A St. Louis Federal Reserve study estimates that generative-AI-using jobs saved 5.4% of weekly working hours (around 2.2 hours in a 40-hour week). The Dallas Fed notes that most studies find AI boosts productivity, though unevenly between more and less experienced workers.
Time and Effectiveness
All this shows that AI can save time and improve efficiency. But the gap between perceived time savings and organizational measurement remains. The Adecco report stresses that although employees feel they save a lot of time, organizations are not measuring or observing it.
Some of that freed time may be spent on:
- checking AI output quality
- correcting errors
- prompt engineering
- simply meeting rising expectations for more output
Harvard Business School calls this “AI-generated garbage work”—tasks of validation, editing, and supervision of AI output. Some call it workslop, reflecting a vague but real problem emerging at the intersection of AI, time management, and productivity: indiscriminate or unreflective AI use can create a false sense of efficiency while actually reducing the value of our work and increasing the load on others.
Another MIT study notes that although 80%+ of companies have integrated AI tools into workflows, 95% have seen no measurable return on that investment. The issue is not just technological but a mix of strategy, processes, culture, human skills, and management metrics.
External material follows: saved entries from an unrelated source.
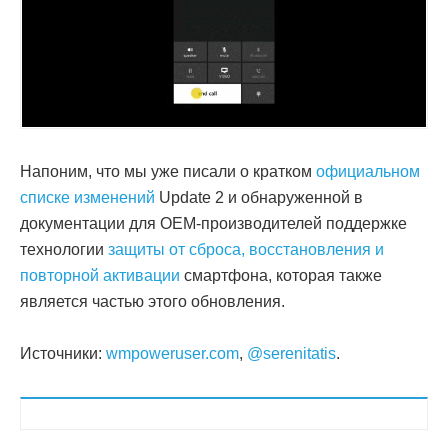
Напоним, что мы уже писали о кратком
официальном
списке изменений
Update 2 и обнаруженной в
документации для OEM-производителей поддержке
технологии
защиты от сброса, восстановления и
повторной активации
смартфона, которая также
является частью этого обновления.
Источники:
wmpoweruser.com
,
@serenitatis
.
If organizations cannot measure the impact of freed time, they cannot convert it into real benefits (like fewer hours).
The Real Intelligence Is Still Human
Mario Garcés, founder of The Mindkind, notes that today’s generative models are powerful but limited in “real intelligence” (causality, sensory experience). Many experts agree: AI can enable reduced working time by automating administrative and routine tasks but does not yet replace intellectual or critical work requiring judgment, experience, and common sense.
New Value of Work
The capacity freed by AI raises questions:
What is the value of human work?
What do we do with more free time?
How do we redefine professions?
This is where shorter workweeks or reduced hours appear as realistic options.
If we reach general AI with human-level or superior capabilities, it could handle not just repetitive tasks but also parts of solution design, experimentation, simulations, and hypothesis generation. We could have mental teams working 24/7, sharing knowledge instantly. As Garcés says: “What one AI learns, all AIs learn.”
Will we be more productive with AGI? Yes, but it may rewrite the classic productivity problem (“we produce too little”) into a new one: how to manage excess productive capacity.
When AI takes over routine or administrative tasks, humans gain hours. Instead of simply loading more work, one alternative is reducing the workday. Without redesigning time management around AI, the result won’t be more productivity but more burnout, with people supervising machines for many hours.
A New Work Model Will Be Inevitable
AGI leads to an uncomfortable idea: the current model of work cannot be maintained when the notion of scarce human time disappears.
If production no longer depends on our hours, keeping long workdays becomes economically inefficient, organizationally incoherent, and competitively harmful.
Reduced-hours models will become a logical consequence of any system that aims to truly leverage available intelligence—human and artificial.
General AI will not only increase productivity; it will require new responsibilities in time management.